Saved entries
════════
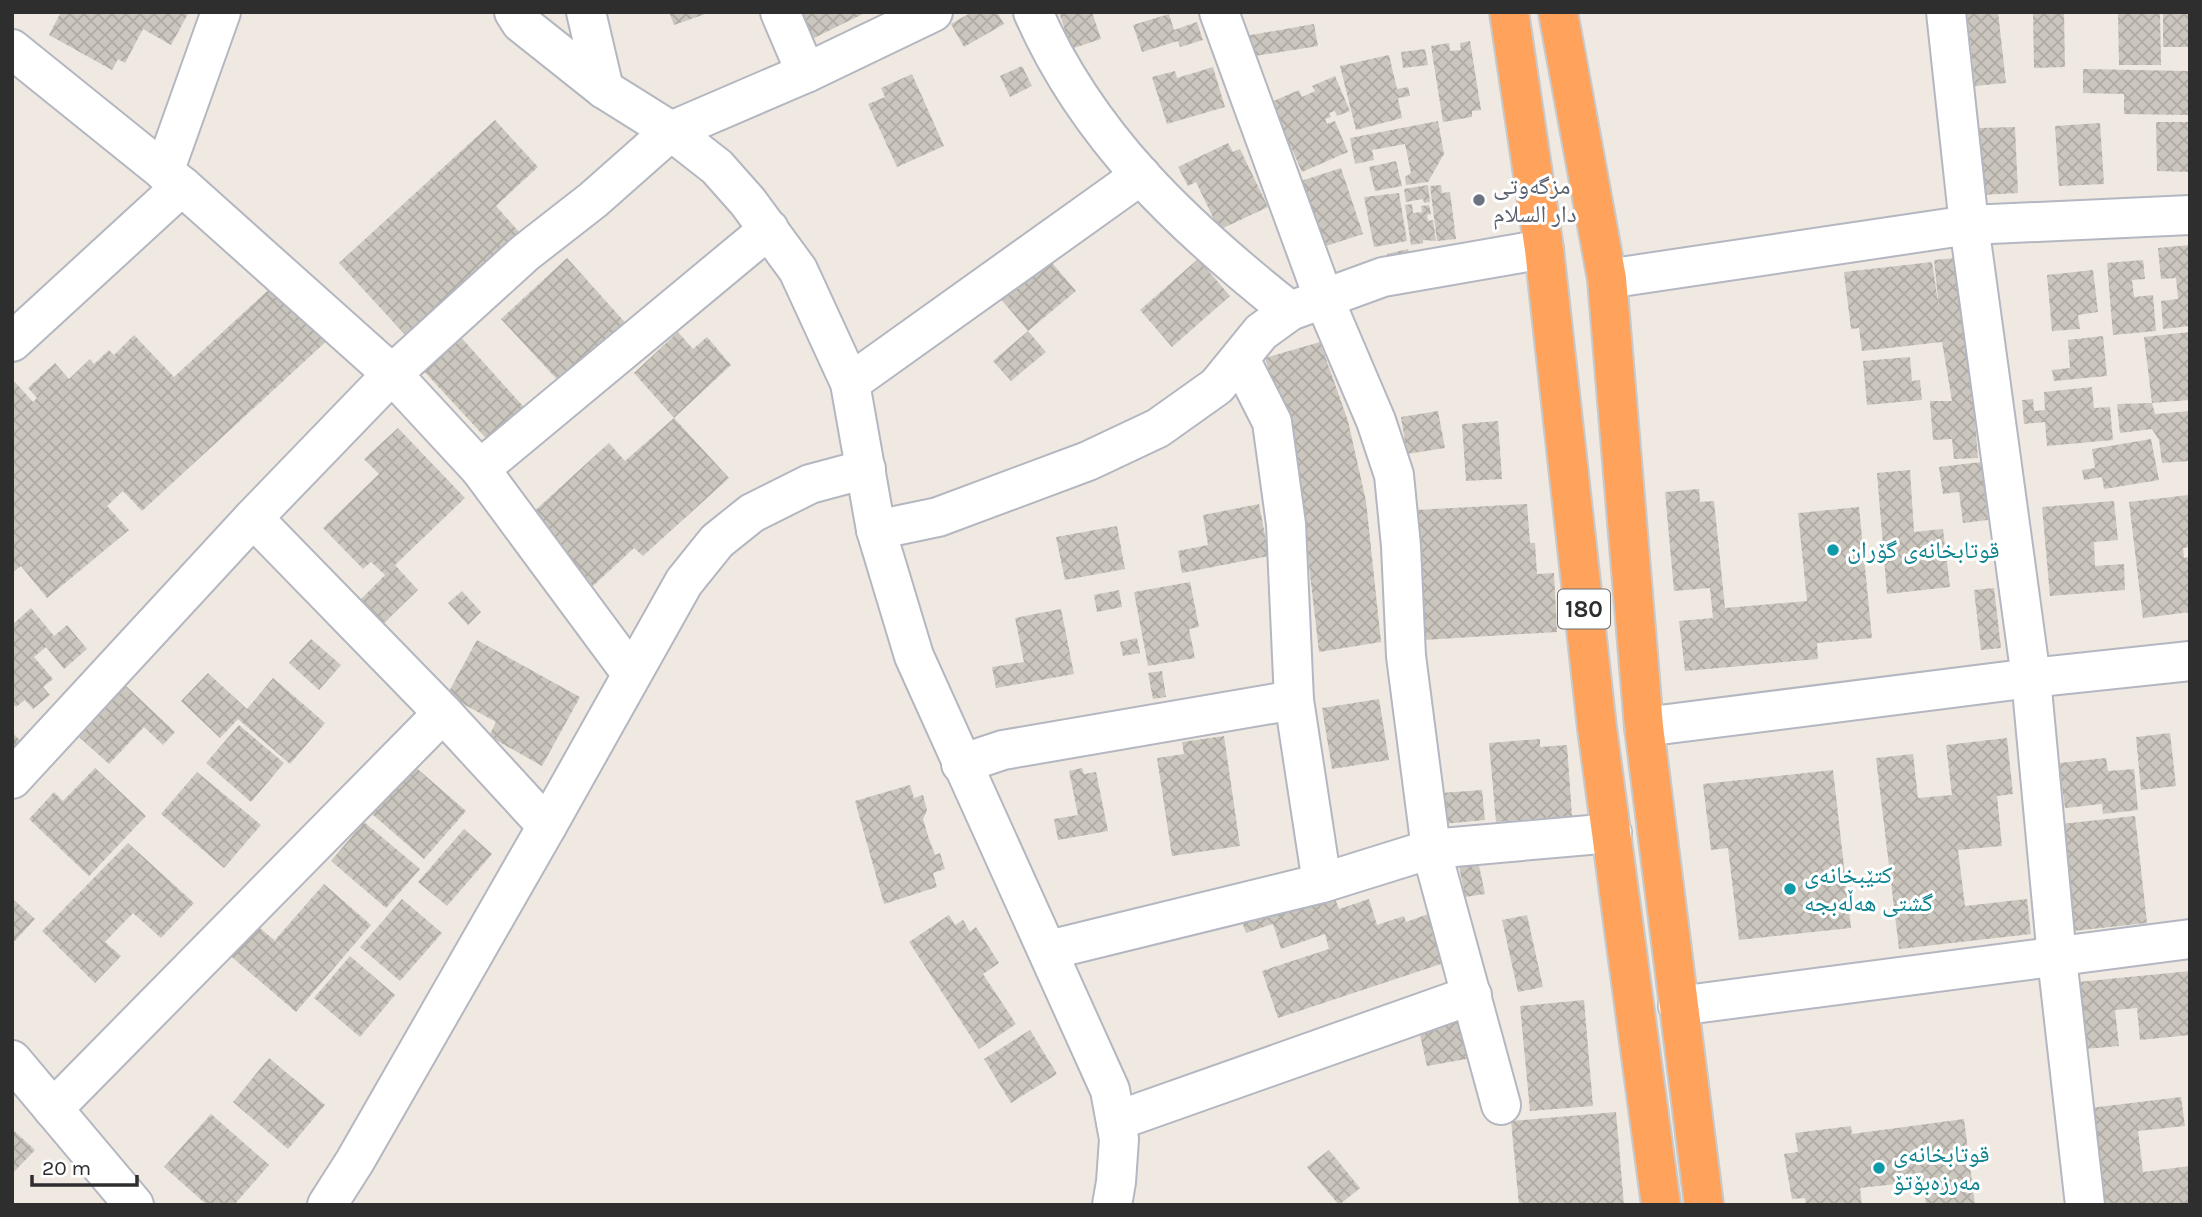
<svg xmlns="http://www.w3.org/2000/svg" width="2202" height="1217" viewBox="0 0 2202 1217" font-family="Karla,'Noto Naskh Arabic',sans-serif">
	<defs>
		<pattern id="building-cross-hatch" width="8" height="8" patternUnits="userSpaceOnUse" patternTransform="scale(1.75)"><rect width="8" height="8" fill="#cbc7bf"/><path d="M0 0l8 8M0 8l8-8" fill="none" stroke="#afaba4"/></pattern>
	</defs>
	<rect width="100%" height="100%" fill="#efe9e1"/>
	<g fill="url(#building-cross-hatch)">
		<path d="M61 12H189L171 45 143 29 125 63 118 59 112 70 49 35Z"/>
		<path d="M669 12H708V13L674 25Z"/>
		<path d="M799 12H867L812 39Z"/>
		<path d="M972 12H997L1004 24 964 47 951 24Z"/>
		<path d="M1059 12H1092L1101 39 1071 49Z"/>
		<path d="M1967 12H1998L2006 83 1975 86Z"/>
		<path d="M2033 12H2064L2065 67 2034 68Z"/>
		<path d="M2118 12H2160L2161 65H2119Z"/>
		<rect x="2163" y="12" width="27" height="35"/>
		<path d="M1169 14 1174 30 1197 22 1203 40 1180 47 1178 41 1142 52 1133 25Z"/>
		<path d="M1314 24 1318 46 1249 57 1245 36Z"/>
		<path d="M1470 41 1481 110 1472 111V117L1443 122 1431 46 1449 43 1450 51 1461 50 1460 43Z"/>
		<path d="M1425 49 1428 65 1403 68 1401 52Z"/>
		<path d="M1389 55 1397 89 1408 87 1410 96 1398 98 1402 118 1356 130 1340 66Z"/>
		<path d="M1022 66 1032 86 1010 97 1000 76Z"/>
		<path d="M1213 67 1225 107 1167 124 1152 77 1175 71 1177 78Z"/>
		<path d="M2083 69 2188 71V115L2124 114V94L2083 93Z"/>
		<path d="M912 74 944 146 897 167 868 104 885 97 881 88Z"/>
		<path d="M1335 76 1350 111 1337 116 1335 111 1329 113 1331 117 1325 119 1327 124 1335 121 1348 152 1302 172 1271 102 1299 90 1302 97 1315 91 1312 86Z"/>
		<path d="M495 120 538 167 496 206 521 234 408 338 339 263Z"/>
		<path d="M1438 121 1444 154 1428 182 1406 185 1405 177 1411 173 1405 144 1372 150 1374 160 1355 164 1350 138Z"/>
		<path d="M2156 122H2190V172L2157 171Z"/>
		<path d="M2100 123 2104 184 2059 186 2055 126Z"/>
		<path d="M2015 127 2018 193 1982 195 1979 128Z"/>
		<path d="M1228 143 1233 152 1240 149 1268 207 1219 230 1196 182 1188 186 1178 167Z"/>
		<path d="M1396 161 1402 186 1375 191 1369 167Z"/>
		<path d="M1341 168 1363 234 1323 247 1301 181Z"/>
		<path d="M1428 185 1430 202 1424 203 1423 199 1406 202 1404 189Z"/>
		<path d="M1441 185 1442 193 1450 192 1456 239 1437 241 1430 186Z"/>
		<path d="M1399 193 1407 241 1374 247 1364 197Z"/>
		<path d="M1412 204 1413 213 1422 212 1421 206 1429 205 1431 214 1427 215 1428 221 1433 220 1436 241 1423 240V243L1411 245 1405 205Z"/>
		<path d="M2190 245V326L2163 329 2161 301 2178 299 2176 278 2161 279 2158 248Z"/>
		<path d="M1408 249 1412 264 1390 268 1387 254Z"/>
		<path d="M1047 257 1076 291 1028 331 1000 298Z"/>
		<path d="M567 258 631 329 565 388 501 319Z"/>
		<path d="M1957 258 1965 346 1973 398 1978 458 1954 459 1952 439 1933 440 1930 401H1952L1942 342 1862 351 1859 328 1851 329 1844 272 1932 262 1939 308 1934 260Z"/>
		<path d="M1198 259 1230 296 1172 347 1140 310Z"/>
		<path d="M2143 260 2145 279 2132 280 2134 297 2153 295 2156 331 2113 335 2107 263Z"/>
		<path d="M2093 270 2098 312 2078 315 2080 329 2052 331 2047 275Z"/>
		<path d="M278 281 331 337 142 511 123 491 107 506 129 530 47 598 21 566 12 573V384L15 382 33 402 37 398 28 388 55 363 69 379 90 359 94 364 109 350 114 355 134 335 174 377Z"/>
		<path d="M1028 331 1046 352 1011 381 993 361Z"/>
		<path d="M678 332 693 349 707 337 731 365 674 418 634 373Z"/>
		<path d="M2190 332V400L2152 403 2144 337Z"/>
		<path d="M458 334 531 415 495 448 421 368Z"/>
		<path d="M2103 336 2107 376 2054 381 2052 370 2070 368 2068 340Z"/>
		<path d="M1320 342 1348 421 1366 501 1381 642 1319 652 1303 514 1288 433 1265 358Z"/>
		<path d="M1910 357 1912 381 1920 380 1922 400 1867 405 1863 361Z"/>
		<path d="M2092 387 2094 408 2110 407 2113 440 2047 446 2045 422 2024 424 2022 400 2033 399 2034 411 2045 410 2044 392Z"/>
		<path d="M2152 403 2155 414 2190 411V461L2162 463 2159 440 2152 429 2120 433 2117 404Z"/>
		<path d="M1438 411 1445 448 1407 454 1401 417Z"/>
		<path d="M674 418 729 478 643 556 634 548 593 586 529 516 609 443 625 461Z"/>
		<path d="M1498 421 1502 479 1466 481 1462 424Z"/>
		<path d="M398 428 465 498 395 565 418 590 384 623 361 599 385 575 371 562 363 569 323 528 379 474 364 459Z"/>
		<path d="M2151 439 2159 480 2104 489 2102 477 2084 480 2082 470 2095 468 2092 449Z"/>
		<path d="M1981 462 1988 520 1963 523 1959 492 1943 494 1939 467Z"/>
		<path d="M1910 470 1914 532 1943 529 1950 587 1887 594 1877 473Z"/>
		<path d="M1699 489 1700 502 1714 501 1725 608 1807 601 1798 513 1859 507 1872 638 1817 643 1818 659 1685 671 1679 621 1713 618 1710 588 1674 591 1665 492Z"/>
		<path d="M2188 495 2190 547 2183 548 2184 558 2190 557V612L2143 618 2129 502Z"/>
		<path d="M2114 501 2118 540 2094 542 2095 566 2124 564 2125 590 2050 596 2042 507Z"/>
		<path d="M1259 504 1269 556 1182 573 1178 551 1208 545 1203 515Z"/>
		<path d="M1527 504 1530 543H1535L1537 574 1554 573 1557 632 1424 640 1416 510Z"/>
		<path d="M1117 526 1125 569 1065 580 1056 537Z"/>
		<path d="M1190 582 1199 627 1189 629 1195 658 1148 666 1134 592Z"/>
		<path d="M1994 588 2001 648 1981 650 1974 590Z"/>
		<path d="M1119 590 1122 607 1097 612 1094 595Z"/>
		<path d="M462 591 481 612 468 625 448 603Z"/>
		<path d="M31 608 54 636 67 625 87 649 64 669 46 647 34 657 53 679 43 687 50 695 33 709 25 700 16 707 12 703V625Z"/>
		<path d="M1061 609 1074 674 996 688 992 667 1024 662 1015 618Z"/>
		<path d="M1137 638 1140 653 1123 656 1120 642Z"/>
		<path d="M311 639 341 665 319 690 289 663Z"/>
		<path d="M477 640 580 697 542 766 489 736 496 722 447 695Z"/>
		<path d="M1162 671 1166 697 1153 699 1148 673Z"/>
		<path d="M208 673 247 709 273 678 325 723 290 764 238 719 220 738 181 701Z"/>
		<path d="M126 686 175 732 163 745 144 727 109 764 79 737Z"/>
		<path d="M1379 699 1389 760 1332 769 1322 708Z"/>
		<path d="M239 725 284 763 251 802 206 763Z"/>
		<path d="M12 732 25 746 12 757Z"/>
		<path d="M2170 733 2176 786 2141 790 2136 737Z"/>
		<path d="M1224 736 1240 846 1172 856 1157 758 1184 754 1182 742Z"/>
		<path d="M2007 738 2013 794 1997 796 2002 846 1958 850 1965 906 2027 899 2031 934 1899 949 1876 758 1913 754 1918 798 1952 795 1946 745Z"/>
		<path d="M1540 739V747L1567 745 1572 816 1496 822 1489 743Z"/>
		<path d="M2106 758 2108 771 2134 769 2138 810 2103 814 2102 804 2065 808 2059 763Z"/>
		<path d="M413 765 466 811 424 859 372 814Z"/>
		<path d="M95 768 146 816 89 876 29 819 54 792 63 801Z"/>
		<path d="M1082 768 1084 774 1096 772 1108 831 1058 840 1054 819 1078 815 1069 771Z"/>
		<path d="M1833 770 1851 928 1739 940 1728 848 1711 850 1703 784Z"/>
		<path d="M197 772 261 825 224 868 161 814Z"/>
		<path d="M910 785 914 798 923 795 927 810 923 819 929 839 935 855 940 853 945 869 933 873 937 887 884 904 855 801Z"/>
		<path d="M1482 790 1485 820 1443 824 1441 793Z"/>
		<path d="M2135 816 2147 923 2073 931 2061 824Z"/>
		<path d="M364 822 420 869 386 908 331 861Z"/>
		<path d="M464 829 492 854 447 906 418 882Z"/>
		<path d="M128 843 194 903 161 938 133 913 105 942 121 956 95 983 42 931Z"/>
		<path d="M1477 856 1485 894 1465 897 1458 860Z"/>
		<path d="M324 884 371 925 296 1012 227 953 254 923 293 956 275 940Z"/>
		<path d="M1331 889 1339 909 1369 899 1377 925 1404 916 1406 922 1434 912 1450 961 1278 1018 1262 971 1329 949 1325 934 1281 949 1273 924 1246 933 1239 914Z"/>
		<path d="M12 898 35 919 12 944Z"/>
		<path d="M402 899 442 933 400 981 360 947Z"/>
		<path d="M949 915 955 925 963 920 970 932 976 927 999 963 983 974 1016 1024 979 1049 909 942Z"/>
		<path d="M1527 915 1543 987 1518 992 1502 920Z"/>
		<path d="M350 956 395 995 360 1037 314 998Z"/>
		<path d="M2190 971V1035L2140 1040 2137 1008 2115 1010 2119 1046 2085 1049 2078 982Z"/>
		<path d="M1584 1000 1593 1106 1530 1111 1520 1006Z"/>
		<path d="M1462 1009 1472 1058 1427 1066 1416 1018Z"/>
		<path d="M1030 1030 1057 1074 1011 1103 984 1059Z"/>
		<path d="M269 1058 325 1105 288 1149 233 1102Z"/>
		<path d="M2181 1097 2185 1126 2138 1131 2143 1172 2190 1166V1205H2102L2090 1108Z"/>
		<path d="M1616 1112 1624 1205H1519L1511 1121Z"/>
		<path d="M211 1114 269 1165 234 1205H207L164 1167Z"/>
		<path d="M1964 1119 1975 1205H1926L1923 1181 1860 1188 1862 1205H1806L1805 1198 1792 1199 1784 1154 1798 1152 1795 1133 1851 1126 1852 1134Z"/>
		<path d="M12 1129 35 1150 12 1174Z"/>
		<path d="M1329 1150 1360 1188 1339 1205 1307 1167Z"/>
	</g>
	<g fill="none" stroke-linecap="round" stroke-linejoin="round">
		<defs>
			<g id="minor">
				<path d="M514 12 521 23 604 89 671 131 717 167 748 202 798 270 850 383 876 530 914 656 1110 1090 1119 1139 1116 1182 1112 1205"/>
				<path d="M586 12 604 89"/>
				<path d="M780 12 806 73"/>
				<path d="M1033 12C1088 138 1184 227 1290 311"/>
				<path d="M1219 12 1324 299 1376 421 1394 475 1401 546 1406 656 1431 849 1501 1105"/>
				<path d="M1946 12 1969 225 2031 678 2057 958 2085 1205"/>
				<path d="M12 49 182 186 392 374 480 469 631 673"/>
				<path d="M164 172 221 12"/>
				<path d="M1607 279 1969 225 2190 215"/>
				<path d="M12 342 182 186"/>
				<path d="M1240 359 1272 422 1286 524 1294 700 1322 883"/>
				<path d="M850 383 1141 175"/>
				<path d="M480 469 769 229"/>
				<path d="M253 518 443 713 547 826"/>
				<path d="M876 530 938 517 1088 461 1158 428 1217 386 1261 332 1290 311 1383 277 1544 249"/>
				<path d="M1644 727 2031 678 2190 661"/>
				<path d="M961 764 1003 750 1294 700"/>
				<path d="M12 779 253 518 392 374 525 253 593 200 671 131 806 73 933 12"/>
				<path d="M1049 950 1322 883 1431 849 1612 833"/>
				<path d="M1678 1006 2190 939"/>
				<path d="M12 1060 134 1205"/>
				<path d="M53 1109 443 713"/>
				<path d="M1116 1121 1472 995"/>
				<path d="M327 1205 355 1161 547 826 684 582 717 541 752 513 810 484 866 469"/>
			</g>
			<g id="highway">
				<path d="M1509 12 1544 249 1597 728 1661 1205"/>
				<path d="M1558 12 1607 279 1644 727 1704 1205"/>
			</g>
		</defs>
		<use href="#minor" stroke="#b4b7c1" stroke-width="42"/>
		<use href="#highway" stroke="#c9c9c9" stroke-width="42"/>
		<use href="#minor" stroke="#fff" stroke-width="38"/>
		<use href="#highway" stroke="#ffa35c" stroke-width="38"/>
	</g>
	<circle fill="#6b7280" stroke="#fff" stroke-width="2.5" cx="1479" cy="200" r="7"/>
	<g fill="#0f9aa8" stroke="#fff" stroke-width="2.5">
		<circle cx="1833" cy="550" r="7"/>
		<circle cx="1790" cy="889" r="7"/>
		<circle cx="1879" cy="1168" r="7"/>
	</g>
	<g text-anchor="middle" stroke-width="6" stroke-linejoin="round" paint-order="stroke">
		<rect fill="#fff" stroke="#6d6d6d" stroke-width="2" x="1558" y="589.5" width="52" height="39" rx="5"/>
		<g font-size="23" font-weight="bold" fill="#2e2e2e">
			<text x="1584" y="617">180</text>
		</g>
		<g font-size="24" fill="#5b616d" stroke="#fff" text-anchor="start">
			<text x="1493" y="194">مزگەوتی<tspan x="1493" dy="28">دار السلام</tspan></text>
		</g>
		<g font-size="24" fill="#0d838f" stroke="#fff" text-anchor="start">
			<text x="1847" y="558">قوتابخانەی گۆران</text>
			<text x="1804" y="883">کتێبخانەی<tspan x="1804" dy="28">گشتی هەڵەبجە</tspan></text>
			<text x="1893" y="1162">قوتابخانەی<tspan x="1893" dy="28">مەرزەبۆتۆ</tspan></text>
		</g>
	</g>
	<rect width="2202" height="1217" fill="none" stroke="#2e2e2e" stroke-width="28"/>
	<path d="M32 1175v10h105v-10" fill="none" stroke="#2e2e2e" stroke-width="3.5"/>
	<text x="42" y="1175" font-size="21" fill="#2e2e2e" stroke="#ffffff" stroke-width="5" paint-order="stroke">20 m</text>
</svg>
════════
About this exercise
All that should be written out is the stretch of lines above between the one holding "168 1363 234" and the one holding "204 1413 213", inclusive, exactly as given.

Output
		<path d="M1341 168 1363 234 1323 247 1301 181Z"/>
		<path d="M1428 185 1430 202 1424 203 1423 199 1406 202 1404 189Z"/>
		<path d="M1441 185 1442 193 1450 192 1456 239 1437 241 1430 186Z"/>
		<path d="M1399 193 1407 241 1374 247 1364 197Z"/>
		<path d="M1412 204 1413 213 1422 212 1421 206 1429 205 1431 214 1427 215 1428 221 1433 220 1436 241 1423 240V243L1411 245 1405 205Z"/>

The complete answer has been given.